Mohamed M’Jid : «Cette grève ternit l’image du noble syndicalisme»

Mohamed M’Jid : «Cette grève ternit l’image du noble
syndicalisme»


ALM : Que pensez-vous du mouvement de grève des professionnels du secteur du transport ?
Mohamed M’Jid : C’est inadmissible, impardonnable et irresponsable.

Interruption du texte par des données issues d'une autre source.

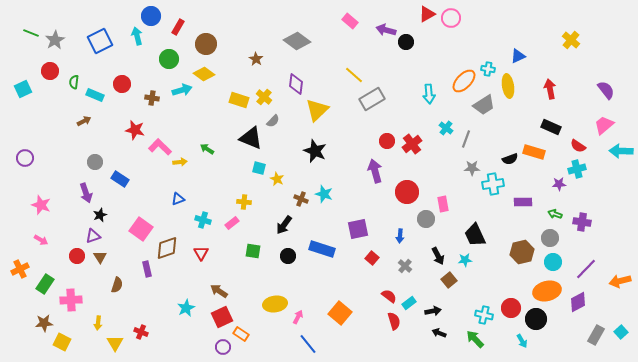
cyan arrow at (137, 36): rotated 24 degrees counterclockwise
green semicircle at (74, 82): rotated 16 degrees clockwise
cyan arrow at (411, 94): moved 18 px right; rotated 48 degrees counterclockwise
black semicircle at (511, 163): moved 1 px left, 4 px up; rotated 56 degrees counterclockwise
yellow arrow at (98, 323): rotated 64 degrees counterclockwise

Non seulement, on assassine la démocratie, mais, cette grève ternit l’image du noble syndicalisme qui doit défendre l’intérêt de la classe ouvrière,  élément incontournable du développement du pays. Ce qui se passe lors des ignobles calculs électoralistes relève de la trahison car les parties qui instrumentalisent le simple ouvrier n’ont pas le droit de parler au nom du peuple. Ils le trahissent. Leur  présence dans le paysage politique est une insulte à la nation.
Cette action est aussi un sabotage de l’économie nationale que le peuple marocain condamne. Aujourd’hui, il incombe au Parquet de faire son travail. Où sont ces parlementaires qui s’excitent quand l’équipe nationale de football perd un match en convoquant la ministre de la Jeunesse et des Sports, ainsi que son staff pendant toute une journée au Parlement ?!
Ils se drapent aujourd’hui d’un silence coupable au lieu d’inviter au Parlement les coupables de cette trahison. Ce ne sont plus des parlementaires, ce sont des complices.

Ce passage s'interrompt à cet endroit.